◆ Aim: Change every "clock" in the rows below to "watch" and give the rows again with nothing else altered. Leave the pictures out.

◆ Source data:
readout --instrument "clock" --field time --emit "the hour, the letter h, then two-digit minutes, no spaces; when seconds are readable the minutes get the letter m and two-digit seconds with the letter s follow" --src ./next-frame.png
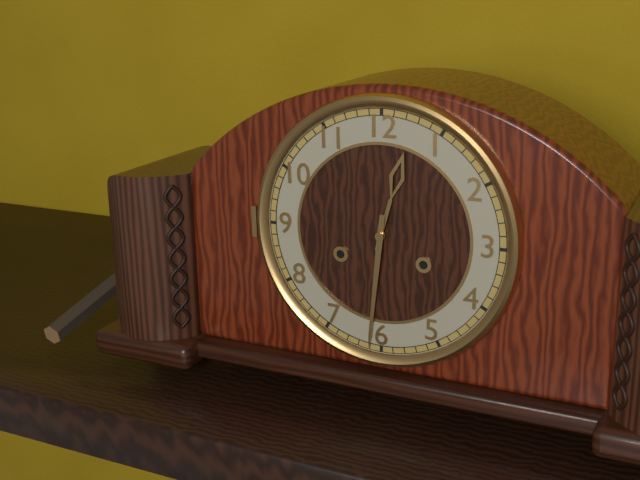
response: 12h31
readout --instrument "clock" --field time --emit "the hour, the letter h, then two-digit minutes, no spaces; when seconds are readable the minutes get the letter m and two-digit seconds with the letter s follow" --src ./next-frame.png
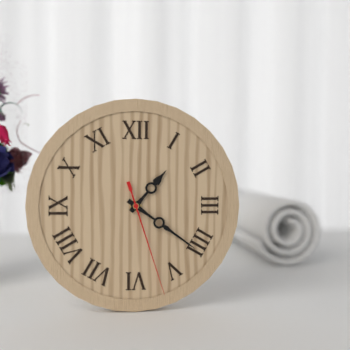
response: 1h21m27s
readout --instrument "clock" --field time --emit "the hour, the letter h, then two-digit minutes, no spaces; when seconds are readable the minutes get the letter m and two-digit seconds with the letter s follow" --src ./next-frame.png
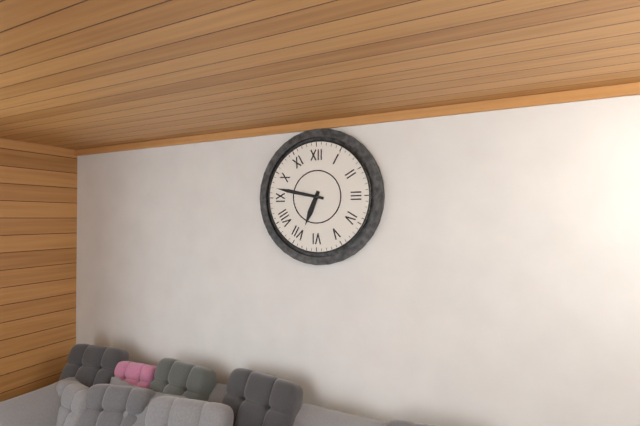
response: 6h47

◆ Response to this exercise:
readout --instrument "watch" --field time --emit "the hour, the letter h, then two-digit minutes, no spaces; when seconds are readable the minutes get the letter m and two-digit seconds with the letter s follow" --src ./next-frame.png
response: 12h31
readout --instrument "watch" --field time --emit "the hour, the letter h, then two-digit minutes, no spaces; when seconds are readable the minutes get the letter m and two-digit seconds with the letter s follow" --src ./next-frame.png
response: 1h21m27s
readout --instrument "watch" --field time --emit "the hour, the letter h, then two-digit minutes, no spaces; when seconds are readable the minutes get the letter m and two-digit seconds with the letter s follow" --src ./next-frame.png
response: 6h47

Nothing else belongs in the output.